1) Separate legal entity owned by shareholders which trades shares to the public through the ASX.
2) Advantages:
- Limited liability
- Existence not threatened by removal of director/shareholder
3) Disadvantages:
- Complex establishment
- High establishment costs
1) What is a Social Enterprise?
2) 2 Advantages
3) 2 Disadvantages
1) Private sector business that distributes at least 50% of profits to better community, not shareholders.
2) Advantages:
- Assisted by government (tax reductions)
- Employee morale boosted by work
3) Disadvantages:
- Not a large revenue stream (smaller business)
- Needs a lot of assistance from community
1) What is a Government Business Enterprise?
2) 2 Advantages
3) 2 Disadvantages
1) A business that is government owned and operated.
2) Advantages:
- Betters community
- Funded by taxes
3) Disadvantages:
- High-cost projects
- Large costs for workers
What are the 4 main objectives of a business?
1) Make a profit
2) Increase market share
3) Fulfill market/social need
4) Meet shareholder expectations
What is ‘making a profit’?
Gaining a specific amount of money from a business’ revenue stream that surpasses its expenditures.

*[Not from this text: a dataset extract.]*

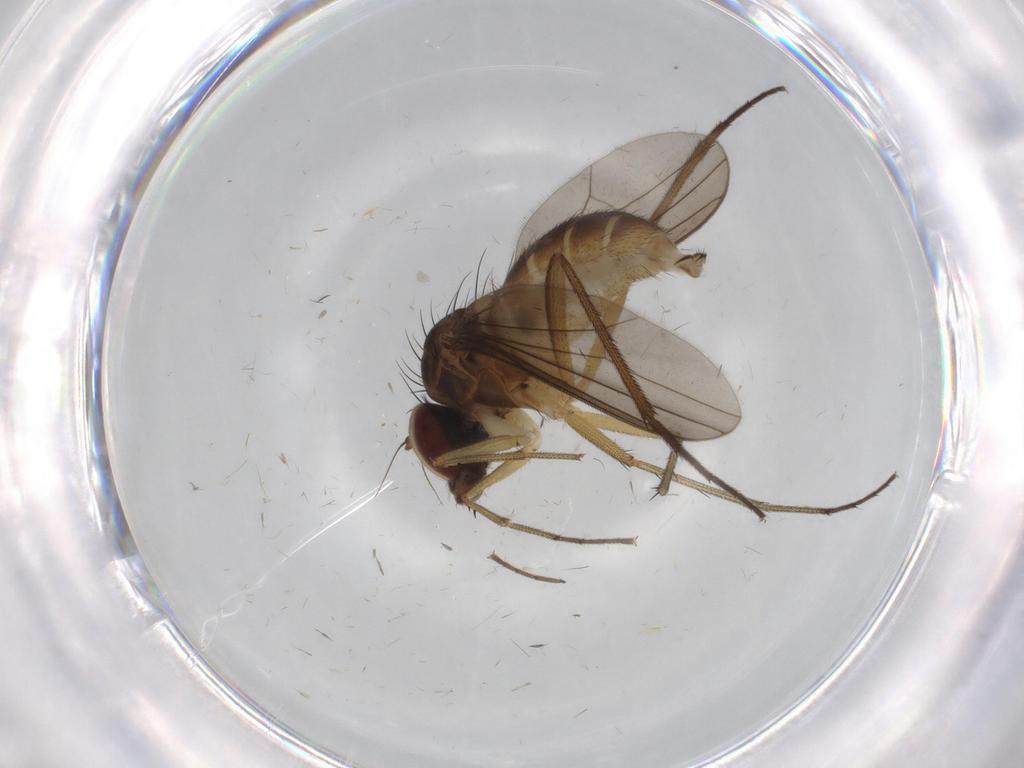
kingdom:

What is ‘increasing market share’?
Increasing the percentage of the sales market which a business owns against competitors.

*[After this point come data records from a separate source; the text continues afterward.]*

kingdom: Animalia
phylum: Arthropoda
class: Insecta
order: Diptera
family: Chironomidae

What is ‘fulfilling a market/social need’?
Market: Making a business’ products/services more appealing to its customers to satisfy their needs/wants.
Social: The involvement of a business in a community to better the people within it, usually through assisting with community problems.
What is ‘meeting shareholder expectations’?
Operating a business so that it meets the goals outlined by shareholders, usually by making a profit.
What are the 5 areas of management responsibility?
1) Operations
2) Finance
3) Human Resources
4) Sales + Marketing
5) Technology Support
1) What is ‘Operations’?
2) How does it contribute to achieving business objectives?
1) The functional area responsible for managing the process of creating goods + services. (Planning, organising, controlling resources needed.)
2)
- Provides revenue stream (producing goods)
- Saves costs (waste minimisation)
1) What is ‘Finance’?
2) How does it contribute to achieving business objectives?
1) The functional area responsible for planning/retaining financial information (eg. budgets) which guides financial decision-making of business.